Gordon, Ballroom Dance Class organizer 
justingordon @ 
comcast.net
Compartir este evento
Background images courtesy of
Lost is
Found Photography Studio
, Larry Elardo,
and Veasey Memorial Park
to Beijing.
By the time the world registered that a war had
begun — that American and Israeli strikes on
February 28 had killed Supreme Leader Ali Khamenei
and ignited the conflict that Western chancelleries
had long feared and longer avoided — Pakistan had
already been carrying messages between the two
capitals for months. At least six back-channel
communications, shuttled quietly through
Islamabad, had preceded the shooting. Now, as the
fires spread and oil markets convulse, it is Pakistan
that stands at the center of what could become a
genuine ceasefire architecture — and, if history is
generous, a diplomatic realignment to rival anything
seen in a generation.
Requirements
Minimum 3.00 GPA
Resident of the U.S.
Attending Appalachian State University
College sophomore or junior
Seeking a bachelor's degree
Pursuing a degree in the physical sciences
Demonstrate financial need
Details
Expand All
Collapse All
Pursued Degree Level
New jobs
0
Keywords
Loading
* * *
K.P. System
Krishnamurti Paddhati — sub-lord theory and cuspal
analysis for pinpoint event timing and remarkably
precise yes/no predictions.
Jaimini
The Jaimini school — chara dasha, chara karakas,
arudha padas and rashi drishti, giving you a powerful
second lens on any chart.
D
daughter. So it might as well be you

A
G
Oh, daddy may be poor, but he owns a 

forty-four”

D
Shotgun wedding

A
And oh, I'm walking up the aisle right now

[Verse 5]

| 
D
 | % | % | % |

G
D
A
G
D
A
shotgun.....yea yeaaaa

◆ **Try it**
Please tally the lines in the records above that contain the word "Jaimini", and reply with only that number.

◆ **Response area**
2